I remember long hot days anchored there in that big harbor. I was a mess cook at the time and had a lot of free time during the day between meals. I was fascinated by the jellyfish that drifted by, so much so that I tried to catch them with a makeshift sein. I took a number 10 tin can from the galley trash and punched holes in it with a marlin spike. Then I strung a piece of that orange line used to shoot a mooring line to the pier to the top of the can. Then I’d lower the can over the fantail and pull it up just when a jellyfish floated over it. I remember catching a few of the slimy critters, but even though comissaryman Diego told me jellyfish stew was a Filipino delicacy, I just threw them back into the harbor.
Another recollection I have of Vietnam was the watch we had posted on the weather decks for hostile swimmers. Someone from deck force was assigned the watch to roam the deck with an M-16 looking for saboteurs carrying explosive charges to attach to the hull. None were ever sighted, but I remember some of the watches firing at floating debris. The CO eventually put a stop to that.
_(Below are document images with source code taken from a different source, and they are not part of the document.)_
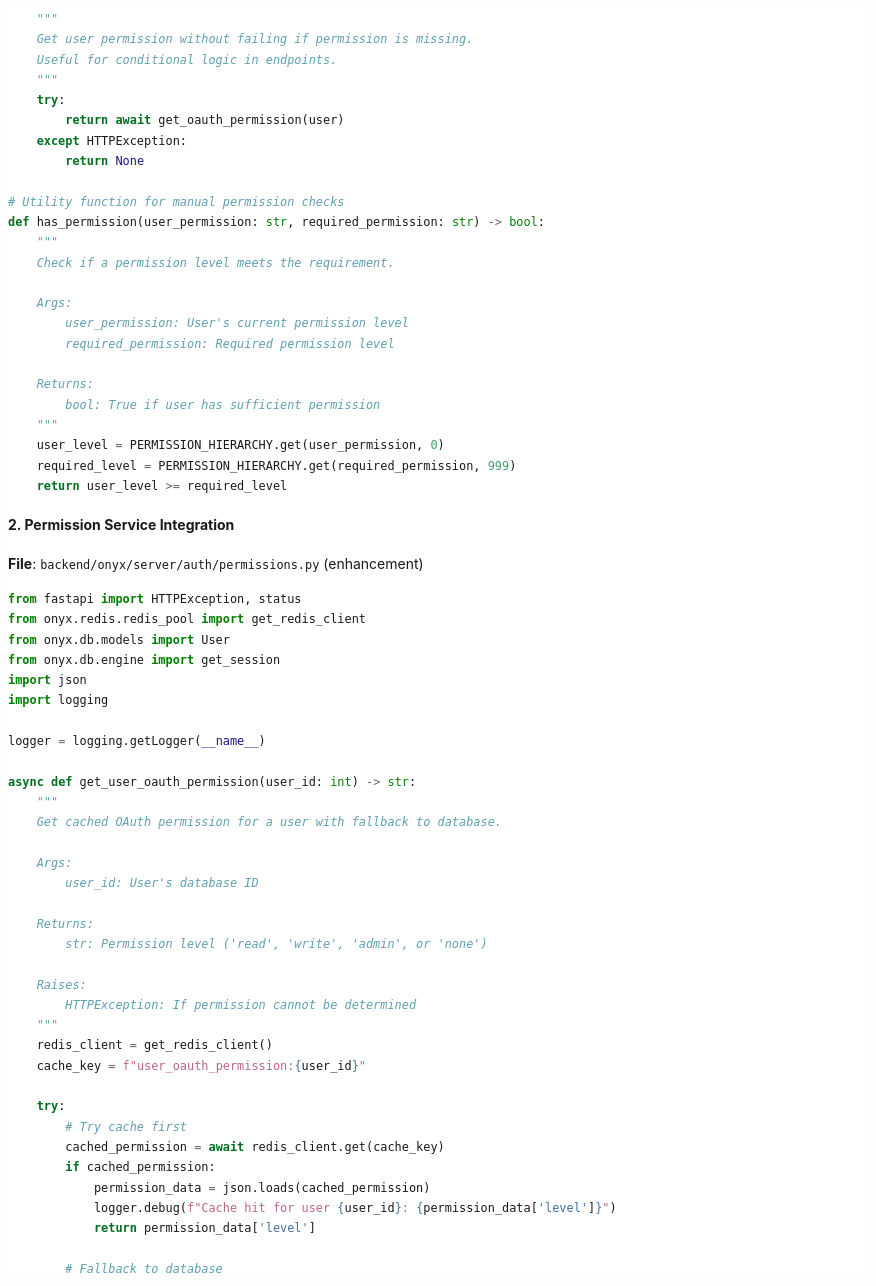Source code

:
 ```python
    """
    Get user permission without failing if permission is missing.
    Useful for conditional logic in endpoints.
    """
    try:
        return await get_oauth_permission(user)
    except HTTPException:
        return None

# Utility function for manual permission checks
def has_permission(user_permission: str, required_permission: str) -> bool:
    """
    Check if a permission level meets the requirement.
    
    Args:
        user_permission: User's current permission level
        required_permission: Required permission level
        
    Returns:
        bool: True if user has sufficient permission
    """
    user_level = PERMISSION_HIERARCHY.get(user_permission, 0)
    required_level = PERMISSION_HIERARCHY.get(required_permission, 999)
    return user_level >= required_level
```

#### 2. Permission Service Integration
**File**: `backend/onyx/server/auth/permissions.py` (enhancement)

```python
from fastapi import HTTPException, status
from onyx.redis.redis_pool import get_redis_client
from onyx.db.models import User
from onyx.db.engine import get_session
import json
import logging

logger = logging.getLogger(__name__)

async def get_user_oauth_permission(user_id: int) -> str:
    """
    Get cached OAuth permission for a user with fallback to database.
    
    Args:
        user_id: User's database ID
        
    Returns:
        str: Permission level ('read', 'write', 'admin', or 'none')
        
    Raises:
        HTTPException: If permission cannot be determined
    """
    redis_client = get_redis_client()
    cache_key = f"user_oauth_permission:{user_id}"
    
    try:
        # Try cache first
        cached_permission = await redis_client.get(cache_key)
        if cached_permission:
            permission_data = json.loads(cached_permission)
            logger.debug(f"Cache hit for user {user_id}: {permission_data['level']}")
            return permission_data['level']
        
        # Fallback to database
```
On a couple of occasions we tied up to a pier in Danang to take on stores and water. Durning those short periods of time, concussion grenades were dropped over the side every 20 or 30 minutes to discourage swimmers who might wish to put Conserver on the bottom. I remember being in the engine room and being showered with pieces of rust when those concussion grenades were detonated.
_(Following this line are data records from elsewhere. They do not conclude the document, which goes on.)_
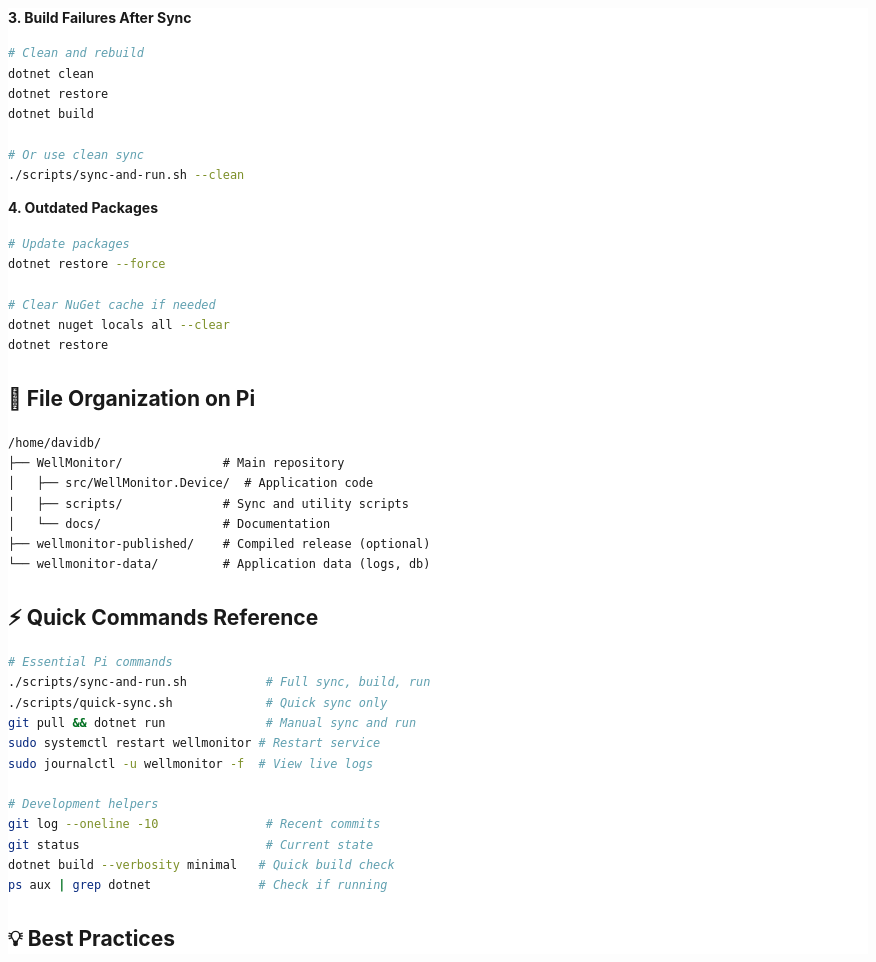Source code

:**3. Build Failures After Sync**
```bash
# Clean and rebuild
dotnet clean
dotnet restore
dotnet build

# Or use clean sync
./scripts/sync-and-run.sh --clean
```

**4. Outdated Packages**
```bash
# Update packages
dotnet restore --force

# Clear NuGet cache if needed
dotnet nuget locals all --clear
dotnet restore
```

## 📁 **File Organization on Pi**

```
/home/davidb/
├── WellMonitor/              # Main repository
│   ├── src/WellMonitor.Device/  # Application code
│   ├── scripts/              # Sync and utility scripts
│   └── docs/                 # Documentation
├── wellmonitor-published/    # Compiled release (optional)
└── wellmonitor-data/         # Application data (logs, db)
```

## ⚡ **Quick Commands Reference**

```bash
# Essential Pi commands
./scripts/sync-and-run.sh           # Full sync, build, run
./scripts/quick-sync.sh             # Quick sync only
git pull && dotnet run              # Manual sync and run
sudo systemctl restart wellmonitor # Restart service
sudo journalctl -u wellmonitor -f  # View live logs

# Development helpers
git log --oneline -10               # Recent commits
git status                          # Current state
dotnet build --verbosity minimal   # Quick build check
ps aux | grep dotnet               # Check if running
```

## 💡 **Best Practices**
I went ashore twice, as I remember. The first time was in Danang to get food stores. Gunner Ralston and some of the divers lead the working party, wearing their greens and carrying 45s or M-16 for protection. To this day I have this strange sense that I could hear projectiles whizzing past my head as if snipers were trying to pick us off.
The other time I went ashore there was at China Beach, outside the harbor, for a little bit of liberty. The work boat took us in and dropped us in jellyfish infested water. I remember being with EN3 Kitchen on the beach for maybe an hour or so. Then we caught a ride to the exchange or possibly just for a drive around the base. While I was riding in the back of this pickup truck, a motorcycle pulled up along side between us and the curb. The passenger on the bike grabbed my watch band and tried to rip it off. I pulled my arm back and the riders immediately went down a narrow alley. It’s strange that I don’t remember if they got my watch or not. I think they did.
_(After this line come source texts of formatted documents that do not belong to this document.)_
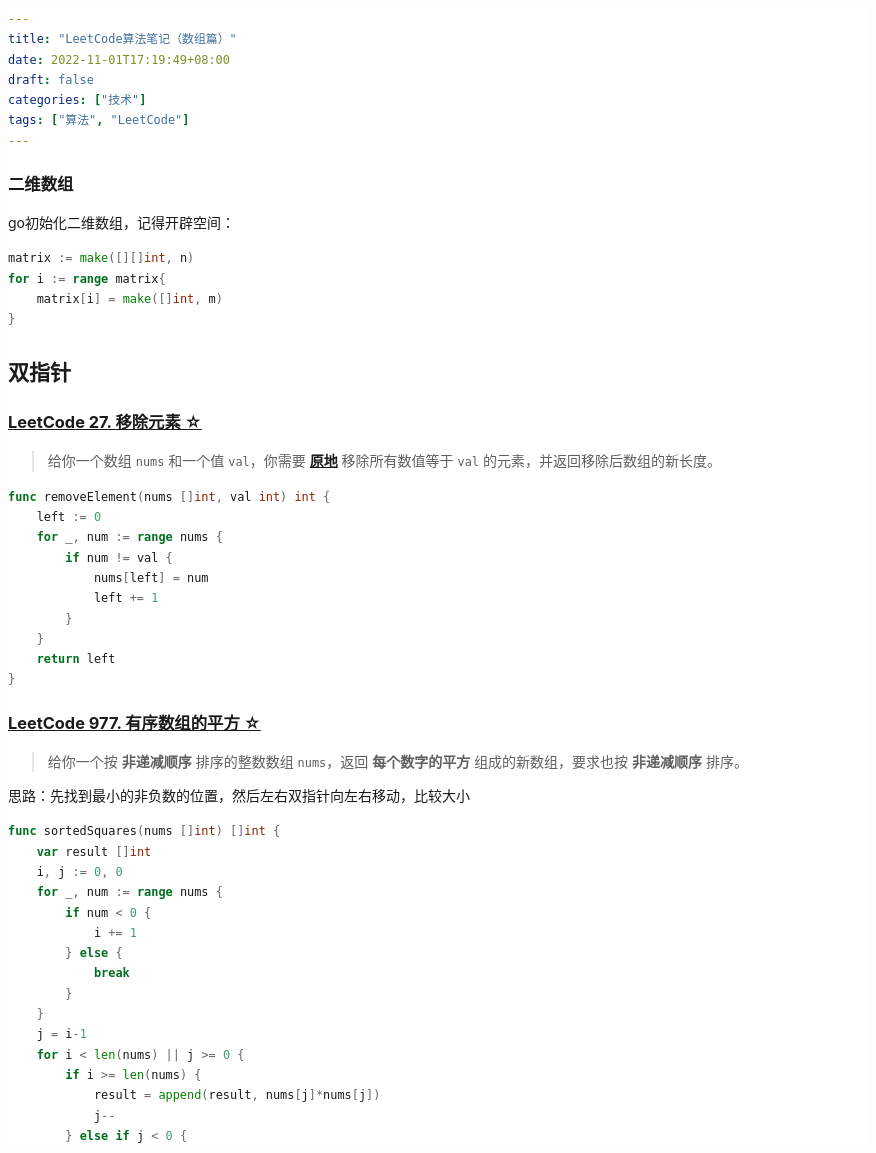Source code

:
 ```yaml
---
title: "LeetCode算法笔记（数组篇）"
date: 2022-11-01T17:19:49+08:00
draft: false
categories: ["技术"]
tags: ["算法", "LeetCode"]
---
```


### 二维数组

go初始化二维数组，记得开辟空间：

```go
matrix := make([][]int, n)
for i := range matrix{
	matrix[i] = make([]int, m)
}
```

## 双指针

### [LeetCode 27. 移除元素 ☆](https://leetcode.cn/problems/remove-element/)

> 给你一个数组 `nums` 和一个值 `val`，你需要 **[原地](https://baike.baidu.com/item/原地算法)** 移除所有数值等于 `val` 的元素，并返回移除后数组的新长度。

```go
func removeElement(nums []int, val int) int {
	left := 0
	for _, num := range nums {
		if num != val {
			nums[left] = num
			left += 1
		}
	}
	return left
}
```


### [LeetCode 977. 有序数组的平方 ☆](https://leetcode.cn/problems/squares-of-a-sorted-array/)

> 给你一个按 **非递减顺序** 排序的整数数组 `nums`，返回 **每个数字的平方** 组成的新数组，要求也按 **非递减顺序** 排序。

思路：先找到最小的非负数的位置，然后左右双指针向左右移动，比较大小

```go
func sortedSquares(nums []int) []int {
	var result []int
	i, j := 0, 0
	for _, num := range nums {
		if num < 0 {
			i += 1
		} else {
			break
		}
	}
	j = i-1
	for i < len(nums) || j >= 0 {
		if i >= len(nums) {
			result = append(result, nums[j]*nums[j])
			j--
		} else if j < 0 {
```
After the ride, and it’s funny that I don’t remember where we went or who was driving, we returned to China Beach to meet the work boat for our ride back to the ship. We stopped at a pier on the way and got off the boat for some reason. Later that evening, as we were weighing anchor and getting underway, I was preparing to drag a swab. Unfortunately, I was playing out the line as the Pilot house issued an all back full to the Master Control. The swab and line got caught in the screw and was pulled under. It was a good thing my foot was not fouled in the line or I would have gone under, too.
One of the few times we tied up to the pier in Danang, we got a call to get underway immediately to assist the USS Lang which was dead in the water in the Gulf of Tonkin. It was mid-afternoon when we got underway. The next morning at sunrise I went to the fantail to see what seemed like a hundred ships there. I was over-come with amazement by the sight of the force those ships represented. I was impressed to see so many ships, not only in one place, but underway and operating together. I would love to have been part of such a task force. Meanwhile, the Lang, underway on one engine, beat us into Subic by a half a day.